IA sin guía en México: la brecha entre curiosidad y políticas responsables

Un informe reciente de Work:InProgress, elaborado con datos del entorno mexicano, muestra una brecha significativa entre el uso personal de herramientas de IA y la ausencia de políticas claras que lo regulen. En esencia, la curiosidad tecnológica avanza más rápido que las reglas que harían segura esa práctica.

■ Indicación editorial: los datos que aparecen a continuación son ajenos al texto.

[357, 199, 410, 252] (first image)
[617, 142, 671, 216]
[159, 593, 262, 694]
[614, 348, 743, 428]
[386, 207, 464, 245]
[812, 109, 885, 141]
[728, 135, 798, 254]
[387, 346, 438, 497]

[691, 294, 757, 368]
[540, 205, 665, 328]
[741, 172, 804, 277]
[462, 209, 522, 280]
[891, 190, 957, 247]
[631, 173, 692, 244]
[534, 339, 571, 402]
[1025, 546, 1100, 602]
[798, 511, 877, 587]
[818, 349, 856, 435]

El fenómeno al que se refiere el estudio, a menudo descrito como IA en la sombra, abarca sistemas o prácticas que operan fuera de marcos de gobernanza, seguridad y cumplimiento. Cuando una persona integra una IA en su flujo de trabajo sin controles, se exponen datos sensibles, pueden aparecer sesgos no detectados y aumentan los riesgos técnicos que pueden escalar.

Esta situación es más que tecnológica: es cultural y económica. En México, la adopción de tecnología avanza a ritmo rápido, pero la escasez de políticas internas y de normas públicas crea un terreno fértil para usos improvisados que pueden acarrear costos reputacionales y legales. La innovación responsable exige un marco que equilibre beneficio y responsabilidad.

Mi lectura es que las organizaciones deben enfatizar tres ejes: gobernanza de IA, educación continua y herramientas de supervisión. Por un lado, políticas claras sobre quién decide, qué datos se utilizan y cómo se audita el rendimiento. Por otro, formación que capacite a los trabajadores para identificar riesgos y evitar prácticas peligrosas. Por último, controles técnicos como el registro de modelos, la trazabilidad de datos y mecanismos de reporte ante anomalías.

En última instancia, la tecnología no es enemiga; lo peligroso es avanzar sin cinturones de seguridad. Este informe invita a crear un entorno donde la curiosidad tecnológica conviva con la responsabilidad, donde cada profesional cuente con guías prácticas y donde las empresas traduzcan la innovación en resultados confiables para la sociedad. Si México logra ese equilibrio, podrá aprovechar el valor de la IA sin perder el rumbo.